魔尊那张幽冷的脸上并不能看出什么波澜,只有语气冻得人瑟瑟发抖。
“是么,在说谁有鬼魅感?”
“当然不是说你了,小浆师弟!你多么阳光开朗一少年啊!”顾小闲自以为很天衣无缝地瞎编,“我们是在说魔尊,听说他美得跟鬼一样,真的很恐怖啊!”
夜慈:“……”见过鬼吗你,就编得这么自信!
不过很快你也要真的见鬼去了就是了……
魔尊轻轻点头,未说一字。
夜慈却觉得那眼神比蛇鞭还更骇人,微微一掠,就让他喉头发哽,难以喘息。
“你们随我来。”
然而魔尊并未过多纠结他们的话,留下几字后便径自走到前头。
他没有带他们回寮舍,几人绕过后山竹林,一路往更深的地方走。
暝霭漫过峰顶,夹径灵灯尚未开启,月色便从叶间漏下,疏疏错落于大家肩头。
“小浆师弟,咱们这是去哪儿啊?”
顾小闲:“这条路再往前走就彻底没光了,黑灯瞎火的什么也看不见,要不咱们明天再来?”
孟长川扛着重剑走在最后,他虽不说话,也时不时抬头看一眼前面那道挺直的背影,这条路的尽头他知晓,应当是片空地,连巡夜弟子都不会去。
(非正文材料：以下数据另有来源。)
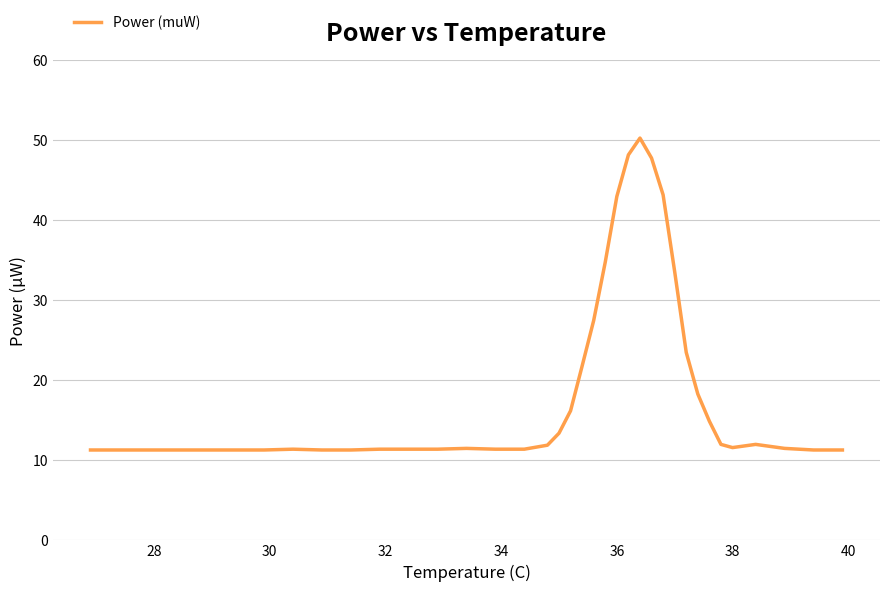

What is the greatest value displayed?

50.3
夜慈传音:[尊上,您这是要带他们去哪儿?该不会真的要找个没人的地方把顾小闲埋了吧…]
魔尊连传音都不回。
[尊上…尊上你别这么冷酷,鼠下害怕!]
到了旷地中央,魔尊驻足立定,月色给他染了一身霜,显得更为要命的阴岑肃寂。
“你们两个人的实战能力,太弱。”他对顾小闲二人道。
“遴选第二轮辩道能过,是因为对方是千刃剑阁的人,擅长实战不擅长口舌之争。”
“但接下来的五道四鼎大会,不会再有辩道这种可以靠嘴皮子赢的环节。剑道,丹道,阵道,符道,实战,每一项都是硬仗,以你们目前的修为,一开始就会被淘汰。”
顾小闲有些沮丧,因为小浆师弟说的都是实话。
“所以,”魔尊抬起右手,抚过指上的储物戒,“从今晚开始,你们进这里练。”
一颗镌满符文的金珠瞬间从戒子里飞出,扶摇升空,彩霭荡漾,映亮了这一整片地界。
似乎有什么东西被封印在里边,珠子周围尺许的空间都在挤压。
夜慈认出那东西,瞳孔猛地一缩,险些当场跪下去。
隙璋珠,惊蚀海的镇域至宝之一,上任魔尊亲手炼制的试炼法器,可在方寸之间开辟出独立的试炼秘境。